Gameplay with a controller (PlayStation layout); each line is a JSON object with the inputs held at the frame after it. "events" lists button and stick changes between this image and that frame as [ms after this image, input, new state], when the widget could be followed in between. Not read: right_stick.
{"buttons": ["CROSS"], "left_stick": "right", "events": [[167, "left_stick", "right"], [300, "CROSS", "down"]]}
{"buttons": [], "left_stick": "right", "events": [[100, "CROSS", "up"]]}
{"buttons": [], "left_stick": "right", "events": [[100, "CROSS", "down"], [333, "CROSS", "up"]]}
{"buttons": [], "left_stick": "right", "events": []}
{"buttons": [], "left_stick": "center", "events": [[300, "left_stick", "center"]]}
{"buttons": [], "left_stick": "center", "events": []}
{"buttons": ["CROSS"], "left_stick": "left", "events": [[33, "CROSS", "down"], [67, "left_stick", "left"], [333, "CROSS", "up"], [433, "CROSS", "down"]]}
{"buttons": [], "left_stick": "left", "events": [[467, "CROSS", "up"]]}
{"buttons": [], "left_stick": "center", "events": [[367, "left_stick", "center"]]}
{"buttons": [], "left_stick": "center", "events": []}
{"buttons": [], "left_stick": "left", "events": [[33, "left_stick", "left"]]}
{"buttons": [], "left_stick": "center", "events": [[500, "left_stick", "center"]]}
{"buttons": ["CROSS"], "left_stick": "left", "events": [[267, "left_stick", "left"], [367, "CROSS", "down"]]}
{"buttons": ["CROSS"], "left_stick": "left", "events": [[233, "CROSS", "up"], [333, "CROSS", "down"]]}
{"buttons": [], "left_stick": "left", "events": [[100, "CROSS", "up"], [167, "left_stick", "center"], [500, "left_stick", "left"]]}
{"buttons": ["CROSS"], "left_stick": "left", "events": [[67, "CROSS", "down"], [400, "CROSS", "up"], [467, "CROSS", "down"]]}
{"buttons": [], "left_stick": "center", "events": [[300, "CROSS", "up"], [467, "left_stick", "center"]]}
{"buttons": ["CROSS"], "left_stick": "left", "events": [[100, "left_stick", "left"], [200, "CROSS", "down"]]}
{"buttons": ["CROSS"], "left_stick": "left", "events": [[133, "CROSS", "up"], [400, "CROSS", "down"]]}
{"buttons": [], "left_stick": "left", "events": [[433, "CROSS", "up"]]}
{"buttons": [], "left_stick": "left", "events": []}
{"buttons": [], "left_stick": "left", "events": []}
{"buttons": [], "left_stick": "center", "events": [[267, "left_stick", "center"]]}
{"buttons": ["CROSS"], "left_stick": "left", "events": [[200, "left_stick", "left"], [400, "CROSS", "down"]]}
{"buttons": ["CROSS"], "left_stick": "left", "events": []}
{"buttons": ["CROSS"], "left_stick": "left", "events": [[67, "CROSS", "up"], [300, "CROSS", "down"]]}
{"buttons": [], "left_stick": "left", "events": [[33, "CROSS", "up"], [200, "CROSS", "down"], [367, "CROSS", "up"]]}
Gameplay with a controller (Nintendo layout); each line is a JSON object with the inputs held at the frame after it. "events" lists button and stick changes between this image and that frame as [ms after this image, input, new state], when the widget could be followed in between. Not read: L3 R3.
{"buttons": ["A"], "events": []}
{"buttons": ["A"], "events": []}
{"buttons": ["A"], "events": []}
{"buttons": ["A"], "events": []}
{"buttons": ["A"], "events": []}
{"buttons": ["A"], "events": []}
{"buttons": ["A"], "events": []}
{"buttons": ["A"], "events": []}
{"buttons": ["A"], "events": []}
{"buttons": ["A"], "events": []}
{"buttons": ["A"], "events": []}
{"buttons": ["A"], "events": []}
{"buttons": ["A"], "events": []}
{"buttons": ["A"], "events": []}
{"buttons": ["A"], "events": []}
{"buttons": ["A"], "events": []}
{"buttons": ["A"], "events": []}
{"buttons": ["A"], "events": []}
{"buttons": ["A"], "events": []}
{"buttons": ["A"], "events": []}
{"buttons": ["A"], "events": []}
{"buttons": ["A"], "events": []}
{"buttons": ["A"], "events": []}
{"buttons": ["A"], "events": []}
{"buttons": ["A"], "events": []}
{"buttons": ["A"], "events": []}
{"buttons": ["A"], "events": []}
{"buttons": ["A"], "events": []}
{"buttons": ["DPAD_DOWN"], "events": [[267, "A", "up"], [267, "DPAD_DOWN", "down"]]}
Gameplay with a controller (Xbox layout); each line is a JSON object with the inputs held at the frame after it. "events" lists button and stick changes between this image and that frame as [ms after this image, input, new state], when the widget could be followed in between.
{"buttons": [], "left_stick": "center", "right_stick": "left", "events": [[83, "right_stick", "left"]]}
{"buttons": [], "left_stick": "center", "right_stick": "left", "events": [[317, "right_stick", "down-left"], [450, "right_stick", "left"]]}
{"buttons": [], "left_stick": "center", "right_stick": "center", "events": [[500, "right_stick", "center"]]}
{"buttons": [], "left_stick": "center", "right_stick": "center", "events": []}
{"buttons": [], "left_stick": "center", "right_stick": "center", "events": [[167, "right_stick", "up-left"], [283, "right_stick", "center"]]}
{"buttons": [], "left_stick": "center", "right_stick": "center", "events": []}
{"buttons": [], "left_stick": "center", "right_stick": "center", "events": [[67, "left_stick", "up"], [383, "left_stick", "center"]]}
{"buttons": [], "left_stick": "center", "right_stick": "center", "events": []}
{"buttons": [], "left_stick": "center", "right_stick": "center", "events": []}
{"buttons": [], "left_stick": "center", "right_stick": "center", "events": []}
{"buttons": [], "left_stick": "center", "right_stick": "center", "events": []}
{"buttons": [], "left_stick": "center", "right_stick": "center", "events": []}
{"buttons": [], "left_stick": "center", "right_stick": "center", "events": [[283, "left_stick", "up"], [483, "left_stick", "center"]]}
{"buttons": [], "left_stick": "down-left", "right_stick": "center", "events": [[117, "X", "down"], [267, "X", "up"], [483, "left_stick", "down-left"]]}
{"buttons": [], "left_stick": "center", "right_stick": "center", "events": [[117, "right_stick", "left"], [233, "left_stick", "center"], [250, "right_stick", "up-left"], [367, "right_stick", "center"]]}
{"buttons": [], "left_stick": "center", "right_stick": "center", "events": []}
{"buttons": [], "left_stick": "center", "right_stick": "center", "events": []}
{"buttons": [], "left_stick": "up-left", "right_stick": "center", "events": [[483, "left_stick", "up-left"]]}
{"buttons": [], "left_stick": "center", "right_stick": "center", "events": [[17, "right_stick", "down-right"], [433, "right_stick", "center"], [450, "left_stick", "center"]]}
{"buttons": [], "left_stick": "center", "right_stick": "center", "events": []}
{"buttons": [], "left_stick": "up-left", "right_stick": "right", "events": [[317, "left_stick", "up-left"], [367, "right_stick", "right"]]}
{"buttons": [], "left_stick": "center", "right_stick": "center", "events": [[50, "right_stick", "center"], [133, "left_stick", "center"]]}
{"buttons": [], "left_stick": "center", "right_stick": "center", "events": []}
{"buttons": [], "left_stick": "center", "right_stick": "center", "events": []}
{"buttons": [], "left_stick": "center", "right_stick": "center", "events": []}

PROBLEM:
The answer must consist of every line from the records above that holds "read".

RESPONSE BOX:
Gameplay with a controller (PlayStation layout); each line is a JSON object with the inputs held at the frame after it. "events" lists button and stick changes between this image and that frame as [ms after this image, input, new state], when the widget could be followed in between. Not read: right_stick.
Gameplay with a controller (Nintendo layout); each line is a JSON object with the inputs held at the frame after it. "events" lists button and stick changes between this image and that frame as [ms after this image, input, new state], when the widget could be followed in between. Not read: L3 R3.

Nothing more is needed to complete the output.